Russia Stocks Set for 6-Week High as Bernanke Boosts Commodities

Russian equities rose, poised for a six-week high as financial shares gained and commodities climbed after the U.S. Federal Reserve said the world’s biggest economy will continue to need stimulus.

The benchmark Micex Index (INDEXCF) added 1.3 percent to 1,350.58 by 12:06 p.m. in Moscow, the highest since May 30 on a closing basis. The dollar-denominated RTS Index (RTSI$) rallied 2.2 percent to 1,302.68. The volume of shares traded on the Micex was 6.1 percent below the 30-day average. Bank stocks advanced 1.9 percent, with OAO Sberbank, the country’s biggest lender, jumping 2.1 percent.

Fed Chairman Ben S. Bernanke backed sustained stimulus in a speech yesterday, after minutes of the Fed’s June meeting showed officials want to see more signs of job growth before starting to scale back the $85 billion-a-month bond purchases. Brent oil gained 0.3 percent to $108.86 a barrel in London, while crude increased 0.5 percent to $107.08 in New York.

“We are seeing a reaction to the high oil price,” Ivan Manaenko, the head of research at Veles Capital, said by phone from Moscow. “Bernanke’s comments reassured investors and added optimism to the previously weak trading.”

The Micex slid 2 percent on June 20 after comments by Bernanke that the central bank may wind down its bond buying if the economy performs in line with projections.

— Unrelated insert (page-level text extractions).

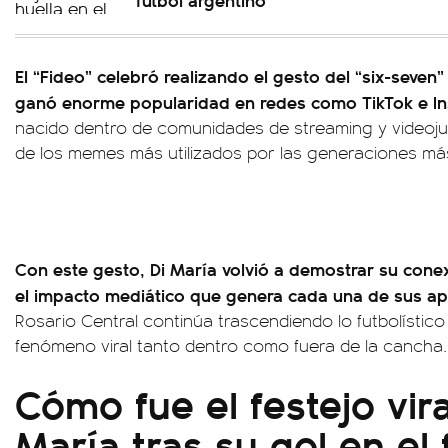
El “Fideo” celebró realizando el gesto del “six-seven
ganó enorme popularidad en redes como TikTok e I
nacido dentro de comunidades de streaming y videoj
de los memes más utilizados por las generaciones má
Con este gesto, Di María volvió a demostrar su conexi
el impacto mediático que genera cada una de sus ap
Rosario Central continúa trascendiendo lo futbolístic
fenómeno viral tanto dentro como fuera de la cancha.
Cómo fue el festejo vira
María tras su gol en el 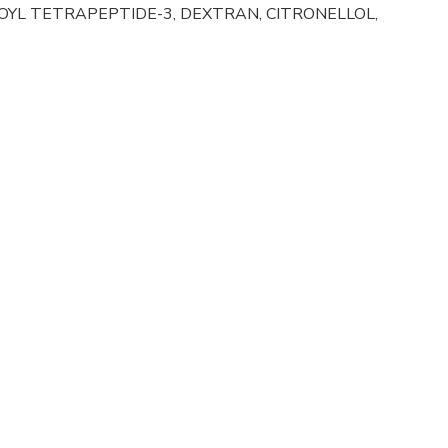
OOYL TETRAPEPTIDE-3, DEXTRAN, CITRONELLOL,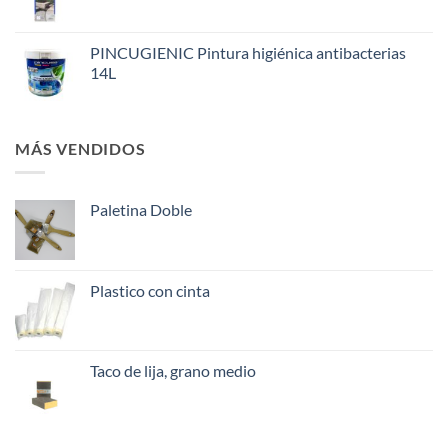
PINCUGIENIC Pintura higiénica antibacterias
14L
MÁS VENDIDOS
Paletina Doble
Plastico con cinta
Taco de lija, grano medio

Sberbank advanced 2.1 percent to 93.01 rubles, with its London stock adding 3 percent to $11.40. VTB Group, Russia’s second-biggest lender, rose 1.1 percent to 4.62 kopeks.

Pharmstandard Tumbles

OAO Pharmstandard, Russia’s biggest drugmaker, tumbled 8.4 percent to 1,707.80 rubles. The shares have lost 23 percent since a July 8 shakeup in which the drugmaker said it offered $630 million for Bever Pharmaceutical Pte Ltd., without disclosing why, and announced the spin off of its own branded, non-prescription drugs business.

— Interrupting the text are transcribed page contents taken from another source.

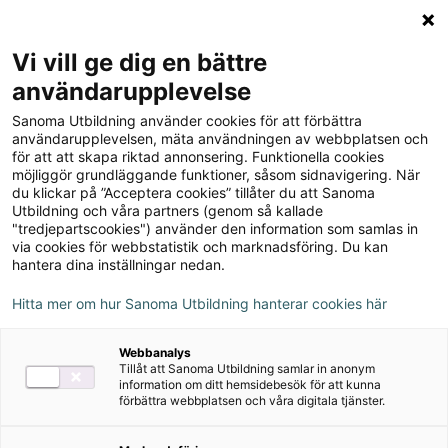
Logga in
Meny
Vi vill ge dig en bättre
Sök
användarupplevelse
på
Sanoma Utbildning använder cookies för att förbättra
webbplatsen::
Champ 6 Digital
användarupplevelsen, mäta användningen av webbplatsen och
för att att skapa riktad annonsering. Funktionella cookies
(elevlicens)
möjliggör grundläggande funktioner, såsom sidnavigering. När
du klickar på ”Acceptera cookies” tillåter du att Sanoma
Utbildning och våra partners (genom så kallade
"tredjepartscookies") använder den information som samlas in
via cookies för webbstatistik och marknadsföring. Du kan
hantera dina inställningar nedan.
Hitta mer om hur Sanoma Utbildning hanterar cookies här
Webbanalys
Tillåt att Sanoma Utbildning samlar in anonym
information om ditt hemsidebesök för att kunna
förbättra webbplatsen och våra digitala tjänster.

The company will offer to buy out shareholders who vote against a planned spinoff of its over-the-counter unit for 2,180 rubles a share, equivalent to $16.50 per GDR. The GDRs were trading at a 20 percent premium before the plan was announced.

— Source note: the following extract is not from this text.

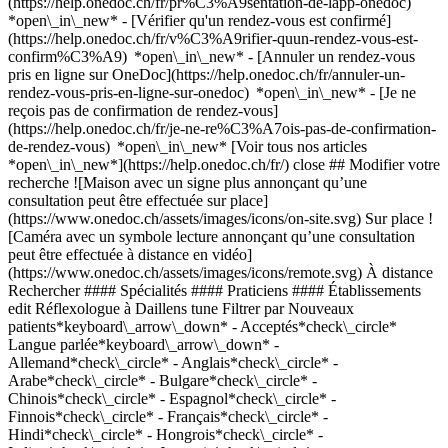
(https://help.onedoc.ch/fr/pr%C3%A9sentation-de-lapp-onedoc)
*open\_in\_new*
- [Vérifier qu'un rendez-vous est confirmé](https://help.onedoc.ch/fr/v%C3%A9rifier-quun-rendez-vous-est-confirm%C3%A9) *open\_in\_new* - [Annuler un rendez-vous pris en ligne sur OneDoc](https://help.onedoc.ch/fr/annuler-un-rendez-vous-pris-en-ligne-sur-onedoc) *open\_in\_new* - [Je ne reçois pas de confirmation de rendez-vous](https://help.onedoc.ch/fr/je-ne-re%C3%A7ois-pas-de-confirmation-de-rendez-vous) *open\_in\_new* [Voir tous nos articles *open\_in\_new*](https://help.onedoc.ch/fr/) close ## Modifier votre recherche ![Maison avec un signe plus annonçant qu’une consultation peut être effectuée sur place](https://www.onedoc.ch/assets/images/icons/on-site.svg) Sur place ![Caméra avec un symbole lecture annonçant qu’une consultation peut être effectuée à distance en vidéo](https://www.onedoc.ch/assets/images/icons/remote.svg) À distance Rechercher #### Spécialités #### Praticiens #### Établissements edit Réflexologue à Daillens tune Filtrer par Nouveaux patients*keyboard\_arrow\_down* - Acceptés*check\_circle* Langue parlée*keyboard\_arrow\_down* - Allemand*check\_circle* - Anglais*check\_circle* - Arabe*check\_circle* - Bulgare*check\_circle* - Chinois*check\_circle* - Espagnol*check\_circle* - Finnois*check\_circle* - Français*check\_circle* - Hindi*check\_circle* - Hongrois*check\_circle* - Italien*check\_circle* - Japonais*check\_circle* - Persan*check\_circle* - Polonais*check\_circle* - Portugais*check\_circle* - Roumain*check\_circle* - Serbe*check\_circle* Sexe*keyboard\_arrow\_down* - Femme*check\_circle* - Homme*check\_circle* Réseau*keyboard\_arrow\_down* - ASCA*check\_circle* - RME*check\_circle* - NVS*check\_circle* - APTN*check\_circle* Disponibilité*keyboard\_arrow\_down* - Disponible aujourdhui*check\_circle* - Dans les 3 prochains jours*check\_circle* - Dans les 7 prochains jours*check\_circle* - Dans les 14 prochains jours*check\_circle* # Réflexologue à Daillens: prenez rendez-vous en ligne aujourd'hui ## 2 résultats à Daillens [![Mme Eveline Jaccard Bonzon, réflexologue à Daillens](https://assets.onedoc.ch/images/users/f6ca4b99b4982a0b94a1e07e71ffb92fc79f2bfc9825ac4f963f62830b83a71d-small.jpg "Mme Eveline Jaccard Bonzon, réflexologue à Daillens")](https://www.onedoc.ch/fr/reflexologue/daillens/pb4n9/eveline-jaccard-bonzon) ### [Mme Eveline Jaccard Bonzon](https://www.onedoc.ch/fr/reflexologue/daillens/pb4n9/eveline-jaccard-bonzon) ![Badge indiquant un profil vérifié](https://www.onedoc.ch/assets/images/icons/checkmark.svg) Réflexologue Eveline Jaccard Bonzon Route de Cossonay-Gare 1 1306 Daillens ![Mme Eveline Jaccard Bonzon est affiliée au réseau ASCA](https://assets.onedoc.ch/images/networks/logos/496d325fd4282f2f0a46197dd629fd16fcd2d324839e441a2a65aaa74df08a15-small.png)![Mme Eveline Jaccard Bonzon est affiliée au réseau RME](https://assets.onedoc.ch/images/networks/logos/a202aabd14cdddb5ff03205af2481fb805645ff903773c55a6c572d22f23762e-small.png) ![Icône patient avec un signe plus annonçant que le professionnel accepte de nouveaux patients](https://www.onedoc.ch/assets/images/icons/new-patients.svg)Accepte les nouveaux patients [Réserver un RDV](https://www.onedoc.ch/fr/reflexologue/daillens/pb4n9/eveline-jaccard-bonzon) *chevron\_left* lun. 10 août *chevron\_right* Voir plus de rendez-vous *error\_outline* Une erreur s'est produite lors du chargement des disponibilités [Réessayer](https://www.onedoc.ch) [![Mme Maude Rüetschi, masseuse classique à Daillens](https://assets.onedoc.ch/images/users/a3d4690869edf585c420c6f7b24ed69eb9f83bc58b57770dbba3f69ee11eb6f8-small.png "Mme Maude Rüetschi, masseuse classique à Daillens")](https://www.onedoc.ch/fr/masseuse-classique/daillens/pcmt1/maude-ruetschi) ### [Mme Maude Rüetschi](https://www.onedoc.ch/fr/masseuse-classique/daillens/pcmt1/maude-ruetschi) ![Badge indiquant un profil vérifié](https://www.onedoc.ch/assets/images/icons/checkmark.svg) [Masseuse classique](https://www.onedoc.ch/fr/masseur-classique/daillens), Réflexologue Cabinet à Daillens Chemin du Petit-Penthalaz 1 1306 Daillens ![Mme Maude Rüetschi est affiliée au réseau ASCA](https://assets.onedoc.ch/images/networks/logos/496d325fd4282f2f0a46197dd629fd16fcd2d324839e441a2a65aaa74df08a15-small.png)![Mme Maude Rüetschi est affiliée au réseau RME](https://assets.onedoc.ch/images/networks/logos/a202aabd14cdddb5ff03205af2481fb805645ff903773c55a6c572d22f23762e-small.png) ![Icône patient avec un signe plus annonçant que le professionnel accepte de nouveaux patients](https://www.onedoc.ch/assets/images/icons/new-patients.svg)Accepte les nouveaux patients [Réserver un RDV](https://www.onedoc.ch/fr/masseuse-classique/daillens/pcmt1/maude-ruetschi) *chevron\_left* lun. 10 août *chevron\_right* Voir plus de rendez-vous *error\_outline* Une erreur s'est produite lors du chargement des disponibilités [Réessayer](https://www.onedoc.ch) ## __Réflexologues__: d'autres spécialistes sont réservables en ligne dans les environs de __Daillens__ [![Mme Rebecca Bertholet, réflexologue à Allens](https://assets.onedoc.ch/images/users/eb1fa258c85411f0b7f174126ac0ea49850d63f78582170e9864e775a39b1f14-small.jpg "Mme Rebecca Bertholet, réflexologue à Allens")](https://www.onedoc.ch/fr/reflexologue/allens/pc2uk/rebecca-bertholet) ### [Mme Rebecca Bertholet](https://www.onedoc.ch/fr/reflexologue/allens/pc2uk/rebecca-bertholet) ![Badge indiquant un profil vérifié](https://www.onedoc.ch/assets/images/icons/checkmark.svg) Réflexologue C'est le pied ! Rue du Vieux Collège 7 1304 Allens ![Mme Rebecca Bertholet est affiliée au réseau ASCA](https://assets.onedoc.ch/images/networks/logos/496d325fd4282f2f0a46197dd629fd16fcd2d324839e441a2a65aaa74df08a15-small.png) ![Icône patient avec un signe plus annonçant que le professionnel accepte de nouveaux patients](https://www.onedoc.ch/assets/images/icons/new-patients.svg)Accepte les nouveaux patients [Réserver un RDV](https://www.onedoc.ch/fr/reflexologue/allens/pc2uk/rebecca-bertholet) *chevron\_left* lun. 10 août *chevron\_right* Voir plus de rendez-vous *error\_outline* Une erreur s'est produite lors du chargement des disponibilités [Réessayer](https://www.onedoc.ch) [![Mme Sara Nascimento Varandas, masseuse classique à Mex](https://assets.onedoc.ch/images/users/59dd652df5bf594323d036e8a1dcd4f6a1cf214732549a456eed970b1bc4e640-small.png "Mme Sara Nascimento Varandas, masseuse classique à Mex")](https://www.onedoc.ch/fr/masseuse-classique/mex/pc3ih/sara-nascimento-varandas) ### [Mme Sara Nascimento Varandas](https://www.onedoc.ch/fr/masseuse-classique/mex/pc3ih/sara-nascimento-varandas) ![Badge indiquant un profil vérifié](https://www.onedoc.ch/assets/images/icons/checkmark.svg) [Masseuse classique](https://www.onedoc.ch/fr/masseur-classique/mex), [Réflexologue](https://www.onedoc.ch/fr/reflexologue/mex) Cabinet de Sara Varandas Chemin Dernier Mur 2B 1031 Mex ![Mme Sara Nascimento Varandas est affiliée au réseau ASCA](https://assets.onedoc.ch/images/networks/logos/496d325fd4282f2f0a46197dd629fd16fcd2d324839e441a2a65aaa74df08a15-small.png) ![Icône patient avec un signe plus annonçant que le professionnel accepte de nouveaux patients](https://www.onedoc.ch/assets/images/icons/new-patients.svg)Accepte les nouveaux patients [Réserver un RDV](https://www.onedoc.ch/fr/masseuse-classique/mex/pc3ih/sara-nascimento-varandas) [![Mme Céline Meylan Alloy, réflexologue à Cossonay](https://assets.onedoc.ch/images/users/a7169e91830d957b6773df7da5acf1043aa59d12dbef5cefae01df2b48fccc95-small.png "Mme Céline Meylan Alloy, réflexologue à Cossonay")](https://www.onedoc.ch/fr/reflexologue/cossonay/pck6f/celine-meylan-alloy) ### [Mme Céline Meylan Alloy](https://www.onedoc.ch/fr/reflexologue/cossonay/pck6f/celine-meylan-alloy) ![Badge indiquant un profil vérifié](https://www.onedoc.ch/assets/images/icons/checkmark.svg) [Réflexologue](https://www.onedoc.ch/fr/reflexologue/cossonay) Réflexo-celine Rue des Chavannes 4a 1304 Cossonay ![Mme Céline Meylan Alloy est affiliée au réseau ASCA](https://assets.onedoc.ch/images/networks/logos/496d325fd4282f2f0a46197dd629fd16fcd2d324839e441a2a65aaa74df08a15-small.png) ![Icône patient avec un signe plus annonçant que le professionnel accepte de nouveaux patients](https://www.onedoc.ch/assets/images/icons/new-patients.svg)Accepte les nouveaux patients [Réserver un RDV](https://www.onedoc.ch/fr/reflexologue/cossonay/pck6f/celine-meylan-alloy) [![Mme Céline Angéloz, electrothérapeute à Cossonay](https://assets.onedoc.ch/images/users/83752593dd5a392d3efbaadeddf1303a2eebf28e200d1215ea95e9b0c2063cde-small.jpg "Mme Céline Angéloz, electrothérapeute à Cossonay")](https://www.onedoc.ch/fr/electrotherapeute/cossonay/pb72e/celine-angeloz) ### [Mme Céline Angéloz](https://www.onedoc.ch/fr/electrotherapeute/cossonay/pb72e/celine-angeloz) ![Badge indiquant un profil vérifié](https://www.onedoc.ch/assets/images/icons/checkmark.svg) [Electrothérapeute](https://www.onedoc.ch/fr/electrotherapeute/cossonay), [Réflexologue](https://www.onedoc.ch/fr/reflexologue/cossonay) Cabinet de massothérapie à Cossonay Petite rue 3 1304 Cossonay ![Mme Céline Angéloz est affiliée au réseau ASCA](https://assets.onedoc.ch/images/networks/logos/496d325fd4282f2f0a46197dd629fd16fcd2d324839e441a2a65aaa74df08a15-small.png)![Mme Céline Angéloz est affiliée au réseau RME](https://assets.onedoc.ch/images/networks/logos/a202aabd14cdddb5ff03205af2481fb805645ff903773c55a6c572d22f23762e-small.png) ![Icône patient avec un signe plus annonçant que le professionnel accepte de nouveaux patients](https://www.onedoc.ch/assets/images/icons/new-patients.svg)Accepte les nouveaux patients [Réserver un RDV](https://www.onedoc.ch/fr/electrotherapeute/cossonay/pb72e/celine-angeloz) [![M. Manuel Villegas, masseur thérapeutique à Cheseaux-sur-Lausanne](https://assets.onedoc.ch/images/users/0a15209b48d1dcbfe7102f693f5c9904dca51235d451d86b043d5322b78da73d-small.jpg "M. Manuel Villegas, masseur thérapeutiq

Forty six stocks rose on the benchmark today, while four declined. Russian equities have the cheapest valuations among 21 emerging markets tracked by Bloomberg.

Global growth will be 3.1 percent this year, unchanged from the 2012 rate, and less than the 3.3 percent forecast in April, the International Monetary Fund said yesterday, trimming its prediction for this year a fifth consecutive time. The Micex gauge climbed to a five-week high on July 4 as European Central Bank President Mario Draghi pledged to keep interest rates low. Europe is Russia’s biggest trade partner.

Rates Meeting

Russia’s economy grew 1.6 percent in the first three months, the slowest pace since 2009. Bank Rossii held its refinancing rate at 8.25 percent last month. The overnight repo rate will be held at 5.5 percent when the central bank meets tomorrow, according to the median estimate of 20 economists surveyed by Bloomberg. Seven predict a cut of 25 basis points.

The 14-day relative strength index on the Micex rose to 54 from 49 yesterday. The RSI measures how rapidly prices have advanced or dropped during a specified time period and readings below 30 indicate a security may be poised to rise and above 70 to fall.

Twenty three stocks, or 46 percent, were trading above their 50-day moving average on the Micex yesterday. None closed yesterday at a 52-week low and one at a one-year high, according to data compiled by Bloomberg.

The Russian Volatility Index, which measures expected swings in RTS futures, tumbled 3 percent today. The Bloomberg Russia-US Equity Index of the most-traded Russian companies in the U.S. was little changed at 85.82 yesterday.

The Micex trades at 5.1 times its 12-month estimated earnings, compared with a multiple of 9.8 for the MSCI Emerging Markets Index.